Finalement, je me présente à travers toutes ces fonctions parce que je suis avant tout une FEMME mais aussi une mère et la fondatrice d'une association de lutte contre le cancer de l'enfant. 

Pouvez-vous nous retracer votre histoire ?

A l’annonce de la maladie de notre fille, le ciel s’est abattu sur nos têtes. Nous étions heureux, nous avions une fille ainée de 4 ans, Malek,  et deux jumeaux de 2 ans, Fares et Maram. Nous n’avions pas les moyens de faire soigner notre fille à l’étranger. Mon mari et moi avons remué ciel et terre, créé une association et récolté en un temps record de deux mois, la somme de 300 milles euros. Beaucoup de personnes à travers le monde ont contribué et Orange Tunisie a été la première à le faire. Mon mari et moi travaillions pour cette entreprise, dont les salariés et les dirigeants ont toujours été à nos côtés. Mon mari y est toujours d’ailleurs…
Nous sommes partis faire soigner Maram en France, mais malheureusement il était trop tard… Nous nous sommes retrouvés orphelin de cet ange.

Il y a un an aujourd'hui depuis son départ, le chagrin est toujours là, l'absence aussi, mais j'ai décidé de continuer. Maram n'est plus. Peut-être ! Mais son association l'est…et pour toujours.

Pouvez-vous nous parler de votre combat au sein de votre association ?

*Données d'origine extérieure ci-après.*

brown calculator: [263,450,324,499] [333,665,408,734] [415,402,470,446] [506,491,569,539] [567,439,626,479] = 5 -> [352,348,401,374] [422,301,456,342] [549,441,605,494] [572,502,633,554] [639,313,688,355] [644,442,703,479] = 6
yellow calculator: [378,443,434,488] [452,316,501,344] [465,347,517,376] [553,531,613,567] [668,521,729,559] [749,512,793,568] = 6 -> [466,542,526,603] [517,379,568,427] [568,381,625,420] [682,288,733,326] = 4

Mon amour me permet de continuer, mon combat pour ma fille s’est transformé en un combat pour tous les enfants malades. A travers l’association « Maram Solidarité », nous œuvrons à aider des enfants à se faire soigner, à former des médecins hospitaliers dans de grands centres de recherches en Europe, à réaliser des rêves d’enfants malades et à prendre en charge des familles démunies, parents d'adolescents malades…Notre plus belle réussite est sans doute le réaménagement et le renouvellement de l’unité d’oncologie pédiatrique de l’Institut Salah Azaiez à Tunis.
Aujourd’hui, notre association prend en charge la construction d’un hôpital du jour de 1000 m² pour les enfants souffrant de cancers et de pathologies rares au sein du Centre de greffe de la moelle osseuse de Tunis. Avec ce nouveau projet, plus de 6500 enfants tunisiens auront la chance de vivre au mieux leur quotidien, avoir un traitement adéquat, auront un meilleur endroit pour continuer à vivre, pour survivre !
Alors y a-t-il une vie après la mort ? OUI, il y a plusieurs vies sauvées après le départ de Maram…
Finalement, mon parcours m’a appris comment d’une douleur peut naître un espoir et d’une souffrance peut naître une existence.